Inside a small room, Sheu sat facing the two men across a table, he says.
He was required to provide his social security number, and made to empty his pockets. One detective left the room and made photocopies of his driver’s license as well as his credit cards, Sheu says. “One of them said ‘We know you’re a victim of mortgage fraud, but we are not going to talk about that today,’” Sheu recalls.
Then one of them opened a folder and revealed the letter Sheu had left in Judge Golia’s mailbox. “He said ‘did you send this letter?’ and I said ‘yes,’” Sheu recalls. “Then they began to say ‘don’t contact detective Keith Ng again.’ They said ‘the house belongs to the bank.’ They began to ask me about my tax issues and my immigration issue. One of them said they would like to go to my home to see my passport. They were getting angrier.”
Sheu says one of the detectives leaned across the desk towards him. “He said ‘you cannot send a letter again,’” Sheu recalled. And I cannot contact detective Keith Ng again. They kept saying "you cannot contact Keith Ng again.’”
He says he asked whether Jayson Garlick, an assistant district attorney who had once worked on the May 23, 2000 fraudulent mortgage closing case was available, and was told Garlick no longer work at the Queens County D.A.’s office.
Sheu says the detectives also copied phone numbers from his cell phone. He said he was kept for two hours before being escorted downstairs and let out of a side door that led towards a drugstore. “They didn’t write down anything,” Sheu recalls.
On January 18, Sheu sent a letter to Robert H. Tembeckjian, Administrator and Counsel to the New York State Commission on Judicial Conduct, documenting what he now calls his “kidnapping.”
Judge Golia did not return a phone message seeking comment.
The judge’s law clerk, Mitchell Kaufman said the judge had not contacted the police about Sheu and that the judge also had not filed a report, raising questions about who summoned the detectives.
“However there is a matter open if you will with court security because Mr. Sheu had taken it upon himself, to, I guess through the Internet, to obtain information about the judge, and his private residence, and the judge’s wife, and the judge’s daughter,” Kaufman added. “And he left mail addressed to the judge's wife not through the mail; not with the stamped mail but going to the judge’s residence and leaving mail in the judge’s mailbox. So I imagine something came out of that. I don't know.”

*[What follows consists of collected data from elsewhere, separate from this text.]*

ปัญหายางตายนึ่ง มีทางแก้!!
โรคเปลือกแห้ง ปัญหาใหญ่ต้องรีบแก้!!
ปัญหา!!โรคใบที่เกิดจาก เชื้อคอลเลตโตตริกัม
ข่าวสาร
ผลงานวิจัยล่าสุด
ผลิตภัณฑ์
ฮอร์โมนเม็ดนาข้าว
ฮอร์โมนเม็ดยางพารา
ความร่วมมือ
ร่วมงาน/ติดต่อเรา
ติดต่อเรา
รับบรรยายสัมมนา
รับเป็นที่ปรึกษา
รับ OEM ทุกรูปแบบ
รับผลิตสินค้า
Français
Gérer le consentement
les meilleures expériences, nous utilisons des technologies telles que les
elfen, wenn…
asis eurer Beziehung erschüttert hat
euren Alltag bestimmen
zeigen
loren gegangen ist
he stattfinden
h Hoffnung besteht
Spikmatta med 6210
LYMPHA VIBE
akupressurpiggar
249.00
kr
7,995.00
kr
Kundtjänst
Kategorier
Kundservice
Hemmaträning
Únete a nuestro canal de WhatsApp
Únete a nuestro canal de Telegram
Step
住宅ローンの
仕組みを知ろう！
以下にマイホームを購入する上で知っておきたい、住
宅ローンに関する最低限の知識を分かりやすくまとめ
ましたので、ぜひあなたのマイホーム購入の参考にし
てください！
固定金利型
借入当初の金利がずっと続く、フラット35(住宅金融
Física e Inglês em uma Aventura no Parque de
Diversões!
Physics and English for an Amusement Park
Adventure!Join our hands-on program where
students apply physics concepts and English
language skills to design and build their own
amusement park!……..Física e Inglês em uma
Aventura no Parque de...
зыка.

“As a party in a civil case, Mr. Sheu should not have had any outside contact with the judge presiding over the matter, and he especially should not have gone to the judge's personal residence,"
What Clerk Kaufman fails to consider is that a citizen may not be detained without a formal complaint and a warrant. There is no provision in NY law that allows for the detention of and individual based on the whim of police detectives.